I loved how this young lady made her story rhyme.  It was an idea she had been kicking around in her head for a while, and the task I set allowed her to get it down on paper.  Great use of vocabulary.

This young man had the idea of a monster in his fridge, and used the language feature of repetition to write a poem.  During the editing phase, he and I discussed how to use editing shorthand to show how a sentence should start on a new line.

I love the use of rich language in this story to create a picture in my mind as I read.

A long story, but well constructed and full of great action, description and dialogue.

I love the use of expressive language and how this young man activated verbs and nouns with descriptive words.

In the afternoon we got onto the drawing.  I gave the students about 10-20 minutes to draft up an idea of their monster from their writing on scrap paper.  One thing I found interesting was the number of children who trusted their descriptions in their writing to draw from their imagination... and then there were a considerable group of boys who felt the need to go to the internet for inspiration.

While I think the internet is a great resource, and it has fabulous places where you can learn to draw just about anything, it does concern me that some children are not trusting their own imagination.

After the children had drawn their drafts, I asked them if they wanted black or white paper to do their pictures on.  We were using pastels as our medium, so explained to them before they drafted up that they shouldn't draw anything too fiddly as they would be drawing using chalk on the paper so that the pastel could easily cover it up.

So you won't be surprised to find out how many students did some fiddly bits in their pictures then.

Below I am grouping together pictures to show the process of these children creating their art.
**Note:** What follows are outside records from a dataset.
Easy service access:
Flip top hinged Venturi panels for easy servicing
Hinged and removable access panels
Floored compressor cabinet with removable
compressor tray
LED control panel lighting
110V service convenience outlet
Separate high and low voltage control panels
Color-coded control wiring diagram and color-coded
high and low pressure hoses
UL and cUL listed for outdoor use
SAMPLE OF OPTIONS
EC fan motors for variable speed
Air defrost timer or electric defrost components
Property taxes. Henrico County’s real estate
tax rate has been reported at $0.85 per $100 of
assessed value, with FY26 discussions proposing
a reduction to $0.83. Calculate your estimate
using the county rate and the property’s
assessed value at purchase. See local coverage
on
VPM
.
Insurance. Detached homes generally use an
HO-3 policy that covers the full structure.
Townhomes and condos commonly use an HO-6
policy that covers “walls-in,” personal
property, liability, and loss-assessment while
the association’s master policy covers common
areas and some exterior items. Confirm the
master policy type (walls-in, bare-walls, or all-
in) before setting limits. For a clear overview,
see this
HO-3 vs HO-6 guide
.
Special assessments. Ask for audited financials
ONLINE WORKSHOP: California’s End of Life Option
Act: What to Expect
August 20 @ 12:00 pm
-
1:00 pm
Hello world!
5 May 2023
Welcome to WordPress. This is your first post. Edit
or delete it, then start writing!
I did talk to the students before they started colouring to do the big areas first and leave the fiddly inner bits until last.  We talked about why we needed to use newspaper under our art (protect our desks and to have a place to clean pastels that had multiple colours coating them).  We talked about the need to not leave pastels dropped on the floor so they carpet didn't have pastels ground into it.

We talked about how using different shades of the same colour can create interest and texture, about how hard we press the pastel can make a difference and about scraping some excess pastel off can cause a contrast.
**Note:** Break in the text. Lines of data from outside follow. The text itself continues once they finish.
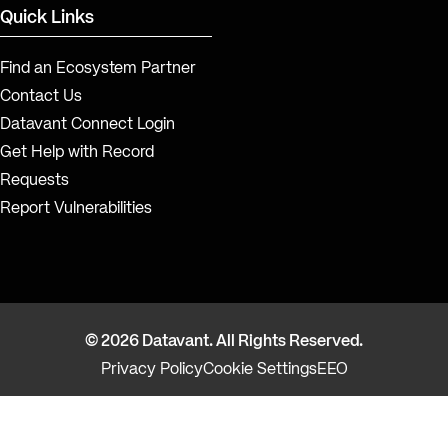
Quick Links
Find an Ecosystem Partner
Contact Us
Datavant Connect Login
Get Help with Record
Requests
Report Vulnerabilities
© 2026 Datavant. All Rights Reserved.
Privacy Policy
Cookie Settings
EEO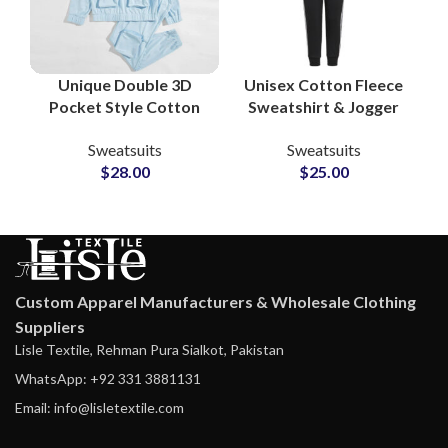
Unique Double 3D
Unisex Cotton Fleece
Pocket Style Cotton
Sweatshirt & Jogger
Tracksuit Sets –
Sets Personalized
Sweatsuits
Sweatsuits
Custom Gymwear &
Tracksuits with
$
28.00
$
25.00
Running Sports
Custom Logo and
Sweatsuits for Men
Artwork Printing
and Women
Custom Apparel Manufacturers & Wholesale Clothing
Suppliers
Lisle Textile, Rehman Pura Sialkot, Pakistan
WhatsApp: +92 331 3881131
Email: info@lisletextile.com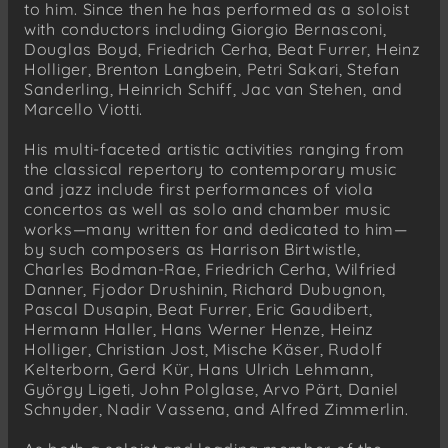
to him. Since then he has performed as a soloist
with conductors including Giorgio Bernasconi,
Douglas Boyd, Friedrich Cerha, Beat Furrer, Heinz
Holliger, Brenton Langbein, Petri Sakari, Stefan
Sanderling, Heinrich Schiff, Jac van Stehen, and
Marcello Viotti.
His multi-faceted artistic activities ranging from
the classical repertory to contemporary music
and jazz include first performances of viola
concertos as well as solo and chamber music
works—many written for and dedicated to him—
by such composers as Harrison Birtwistle,
Charles Bodman-Rae, Friedrich Cerha, Wilfried
Danner, Fjodor Drushinin, Richard Dubugnon,
Pascal Dusapin, Beat Furrer, Eric Gaudibert,
Hermann Haller, Hans Werner Henze, Heinz
Holliger, Christian Jost, Mische Käser, Rudolf
Kelterborn, Gerd Kür, Hans Ulrich Lehmann,
György Ligeti, John Polglase, Arvo Pärt, Daniel
Schnyder, Nadir Vassena, and Alfred Zimmerlin.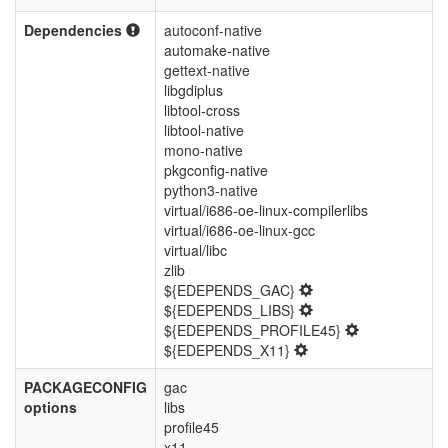
Dependencies
autoconf-native
automake-native
gettext-native
libgdiplus
libtool-cross
libtool-native
mono-native
pkgconfig-native
python3-native
virtual/i686-oe-linux-compilerlibs
virtual/i686-oe-linux-gcc
virtual/libc
zlib
${EDEPENDS_GAC}
${EDEPENDS_LIBS}
${EDEPENDS_PROFILE45}
${EDEPENDS_X11}
PACKAGECONFIG
gac
options
libs
profile45
x11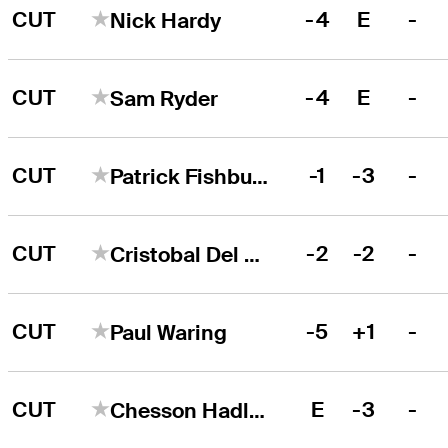
CUT
-4
E
-
Nick Hardy
CUT
-4
E
-
Sam Ryder
CUT
-1
-3
-
Patrick Fishburn
CUT
-2
-2
-
Cristobal Del Solar
CUT
-5
+1
-
Paul Waring
CUT
E
-3
-
Chesson Hadley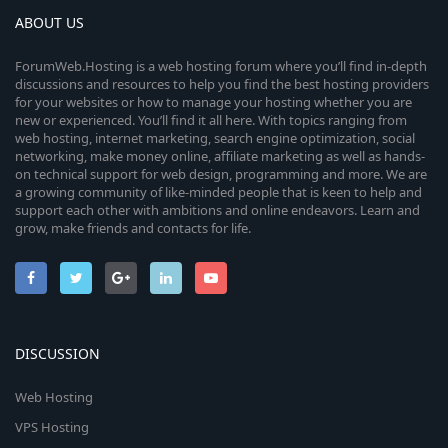
ABOUT US
ForumWeb.Hosting is a web hosting forum where you’ll find in-depth
discussions and resources to help you find the best hosting providers
for your websites or how to manage your hosting whether you are
new or experienced. You’ll find it all here. With topics ranging from
web hosting, internet marketing, search engine optimization, social
networking, make money online, affiliate marketing as well as hands-
on technical support for web design, programming and more. We are
a growing community of like-minded people that is keen to help and
support each other with ambitions and online endeavors. Learn and
grow, make friends and contacts for life.
DISCUSSION
Web Hosting
VPS Hosting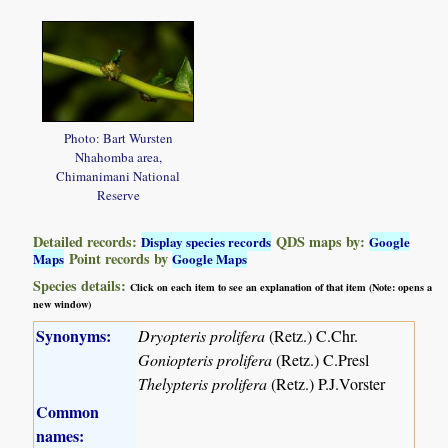
Photo: Bart Wursten
Nhahomba area,
Chimanimani National
Reserve
Detailed records:
QDS maps by:
Display species records
Google
Point records by
Maps
Google Maps
Species details:
Click on each item to see an explanation of that item (Note: opens a
new window)
Synonyms:
Dryopteris prolifera
(Retz.) C.Chr.
Goniopteris prolifera
(Retz.) C.Presl
Thelypteris prolifera
(Retz.) P.J.Vorster
Common
names: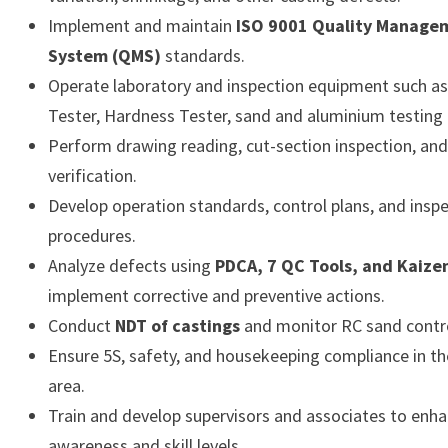
Implement and maintain
ISO 9001 Quality Manage
System (QMS)
standards.
Operate laboratory and inspection equipment such a
Tester, Hardness Tester, sand and aluminium testing 
Perform drawing reading, cut-section inspection, an
verification.
Develop operation standards, control plans, and insp
procedures.
Analyze defects using
PDCA, 7 QC Tools, and Kaize
implement corrective and preventive actions.
Conduct
NDT of castings
and monitor RC sand contro
Ensure 5S, safety, and housekeeping compliance in th
area.
Train and develop supervisors and associates to enha
awareness and skill levels.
This picture is a good example of how pops of colour can lift the picture.  One of my preconditions before starting was to use the bulk of the area of the paper.  I tell the children I do not want to have to wear binoculars to see the picture.  Most of this class followed this precondition well.

One of the reasons I wanted the students to use chalk was so they could rub it out when they weren't happy.  This student restarted their work and I think the chalk enabled them to do so.  If I had more time, I would have taught the students about the importance of cleaning their hands frequently to prevent finger smudges of the pastel.
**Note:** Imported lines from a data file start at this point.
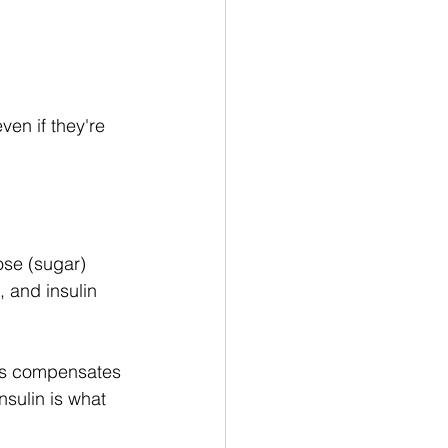
.
even if they're 
ose (sugar) 
 and insulin 
eas compensates 
sulin is what 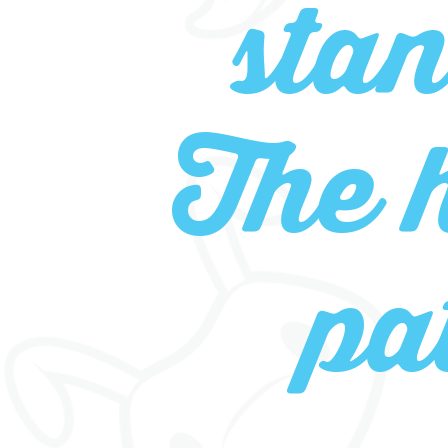
sta
The 
pa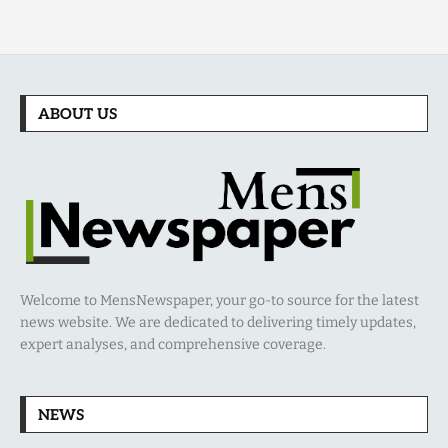
ABOUT US
Welcome to MensNewspaper, your go-to source for the latest
news website. We are dedicated to delivering timely updates,
expert analyses, and comprehensive coverage.
NEWS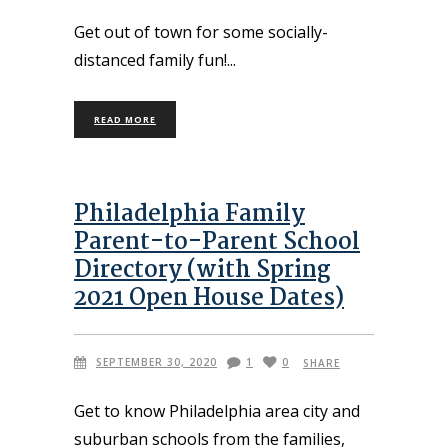
Get out of town for some socially-
distanced family fun!
READ MORE
Philadelphia Family
Parent-to-Parent School
Directory (with Spring
2021 Open House Dates)
SEPTEMBER 30, 2020
1
0
SHARE
Get to know Philadelphia area city and
suburban schools from the families,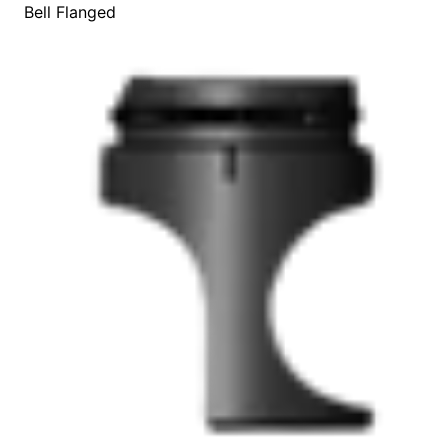
Bell Flanged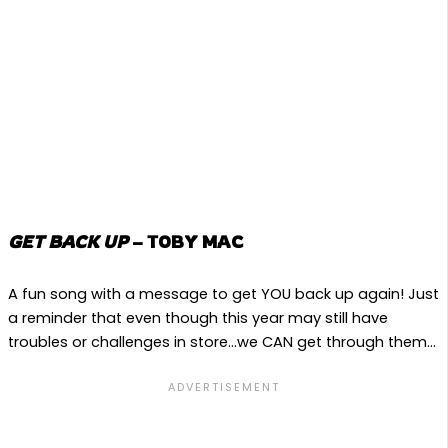
GET BACK UP
– TOBY MAC
A fun song with a message to get YOU back up again! Just
a reminder that even though this year may still have
troubles or challenges in store…we CAN get through them…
This student initially wanted to do her picture on white paper.  However, the effect was not to her satisfaction, so she soon changed to black paper.  I think this is a good example of an artist making choices that satisfy their own creativity and what pleases their own eye.

Apparently Minions are terrifying.

Two examples of boys getting inspiration from the Internet.

A really good example of using a variety of shades of similar colours to create the look, texture and hairiness of a monster.  It is rather reminiscent of the Beast Beneath the Bed.


These two pictures were so simple, but having a white character created some artistic challenges.  It required a heavy hand with the white and black pastels in the top trio.  In the bottom set of pictures, after a discussion, the artist decided they needed some ground in their picture to give the impression of their monster hovering mid air.

Below are a few of the random ones who spent so long on their draft I didn't get a series of photos of their progress.

I look forward to going back to the class next term and seeing how these finished up.  I really enjoy working with this class and I learned a few really cool things from the students when they explained some of their learning to me that they had completed since my last visit to the school.